#### Recorded data:

^^^^

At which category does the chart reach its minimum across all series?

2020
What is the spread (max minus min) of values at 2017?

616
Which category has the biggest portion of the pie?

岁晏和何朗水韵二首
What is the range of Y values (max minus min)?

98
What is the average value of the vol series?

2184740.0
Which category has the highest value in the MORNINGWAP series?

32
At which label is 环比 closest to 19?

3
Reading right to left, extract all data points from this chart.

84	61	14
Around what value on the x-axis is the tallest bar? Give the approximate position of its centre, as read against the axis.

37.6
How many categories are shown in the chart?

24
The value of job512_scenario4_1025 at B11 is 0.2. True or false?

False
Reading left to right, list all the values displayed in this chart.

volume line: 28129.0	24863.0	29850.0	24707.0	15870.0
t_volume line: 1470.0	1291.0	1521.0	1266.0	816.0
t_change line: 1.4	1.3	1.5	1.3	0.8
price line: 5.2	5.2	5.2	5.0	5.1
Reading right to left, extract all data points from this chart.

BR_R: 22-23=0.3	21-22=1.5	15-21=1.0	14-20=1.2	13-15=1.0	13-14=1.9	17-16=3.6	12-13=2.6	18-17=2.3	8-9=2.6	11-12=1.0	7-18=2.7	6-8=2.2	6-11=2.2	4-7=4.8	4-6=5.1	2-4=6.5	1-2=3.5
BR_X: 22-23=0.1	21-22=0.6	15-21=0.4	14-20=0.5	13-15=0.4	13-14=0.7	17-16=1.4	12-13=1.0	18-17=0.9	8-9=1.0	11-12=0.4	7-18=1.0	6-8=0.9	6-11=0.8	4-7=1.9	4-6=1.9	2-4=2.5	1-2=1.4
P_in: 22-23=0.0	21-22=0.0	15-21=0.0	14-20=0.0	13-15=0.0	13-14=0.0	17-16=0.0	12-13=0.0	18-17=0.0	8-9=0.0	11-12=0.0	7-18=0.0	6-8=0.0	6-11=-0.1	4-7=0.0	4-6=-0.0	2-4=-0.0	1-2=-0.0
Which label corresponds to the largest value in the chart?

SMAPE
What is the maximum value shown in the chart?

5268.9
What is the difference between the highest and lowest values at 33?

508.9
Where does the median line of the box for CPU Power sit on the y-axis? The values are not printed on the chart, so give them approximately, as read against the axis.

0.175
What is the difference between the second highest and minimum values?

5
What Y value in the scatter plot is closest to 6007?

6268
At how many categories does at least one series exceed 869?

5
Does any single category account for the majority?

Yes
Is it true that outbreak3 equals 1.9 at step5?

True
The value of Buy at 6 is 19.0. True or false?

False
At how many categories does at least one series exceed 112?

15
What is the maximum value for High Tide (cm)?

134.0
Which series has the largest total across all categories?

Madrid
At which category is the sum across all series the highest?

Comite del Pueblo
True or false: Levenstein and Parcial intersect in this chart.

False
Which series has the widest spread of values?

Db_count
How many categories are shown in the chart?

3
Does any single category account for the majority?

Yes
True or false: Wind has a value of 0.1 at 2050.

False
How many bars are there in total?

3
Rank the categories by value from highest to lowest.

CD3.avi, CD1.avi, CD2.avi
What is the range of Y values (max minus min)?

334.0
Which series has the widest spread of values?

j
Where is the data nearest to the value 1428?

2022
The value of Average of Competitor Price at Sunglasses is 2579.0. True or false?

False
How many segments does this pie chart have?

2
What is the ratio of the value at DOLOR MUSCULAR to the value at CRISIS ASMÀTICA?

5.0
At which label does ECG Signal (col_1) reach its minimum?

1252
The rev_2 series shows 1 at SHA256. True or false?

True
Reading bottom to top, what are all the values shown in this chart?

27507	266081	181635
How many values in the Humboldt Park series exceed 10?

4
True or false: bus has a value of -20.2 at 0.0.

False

^^^^

#### Assignment:
State how many of the lines in the recorded data above contain the word "Where". Give only the number.

#### Result of the task:
2